# [Required work]
Gather all lines in the records below that include the word "Social".

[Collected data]
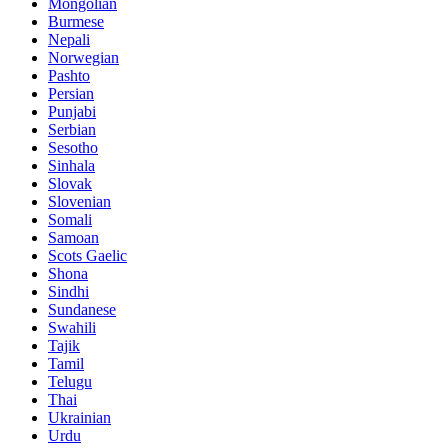
Mongolian
Burmese
Nepali
Norwegian
Pashto
Persian
Punjabi
Serbian
Sesotho
Sinhala
Slovak
Slovenian
Somali
Samoan
Scots Gaelic
Shona
Sindhi
Sundanese
Swahili
Tajik
Tamil
Telugu
Thai
Ukrainian
Urdu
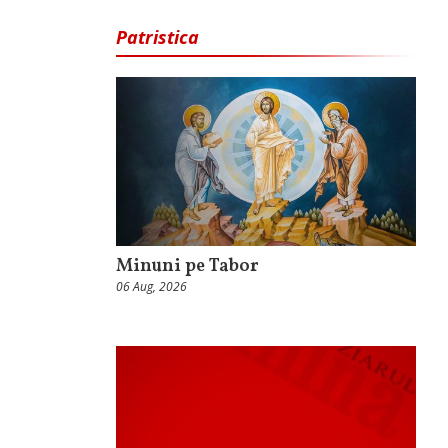
Patristica
Minuni pe Tabor
06 Aug, 2026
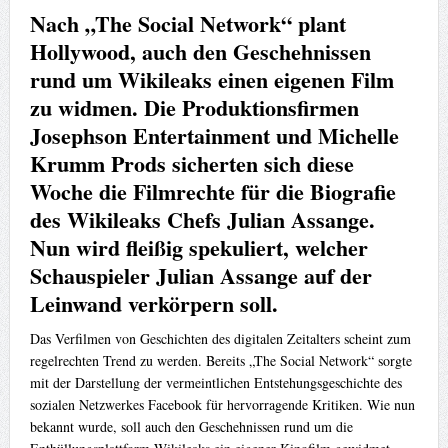
Nach „The Social Network“ plant
Hollywood, auch den Geschehnissen
rund um Wikileaks einen eigenen Film
zu widmen. Die Produktionsfirmen
Josephson Entertainment und Michelle
Krumm Prods sicherten sich diese
Woche die Filmrechte für die Biografie
des Wikileaks Chefs Julian Assange.
Nun wird fleißig spekuliert, welcher
Schauspieler Julian Assange auf der
Leinwand verkörpern soll.
Das Verfilmen von Geschichten des digitalen Zeitalters scheint zum
regelrechten Trend zu werden. Bereits „The Social Network“ sorgte
mit der Darstellung der vermeintlichen Entstehungsgeschichte des
sozialen Netzwerkes Facebook für hervorragende Kritiken. Wie nun
bekannt wurde, soll auch den Geschehnissen rund um die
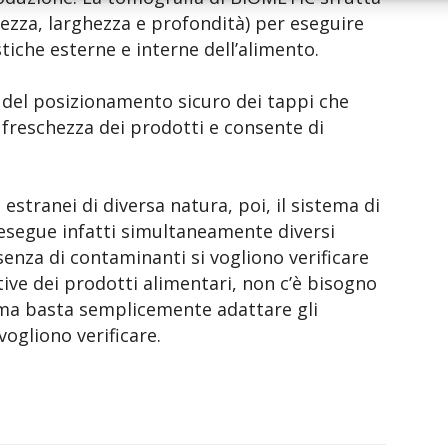
hezza, larghezza e profondità) per eseguire
stiche esterne e interne dell’alimento.
 e del posizionamento sicuro dei tappi che
a freschezza dei prodotti e consente di
i estranei di diversa natura, poi, il sistema di
esegue infatti simultaneamente diversi
resenza di contaminanti si vogliono verificare
ive dei prodotti alimentari, non c’è bisogno
 ma basta semplicemente adattare gli
vogliono verificare.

# [Written response]
Nach „The Social Network“ plant
regelrechten Trend zu werden. Bereits „The Social Network“ sorgte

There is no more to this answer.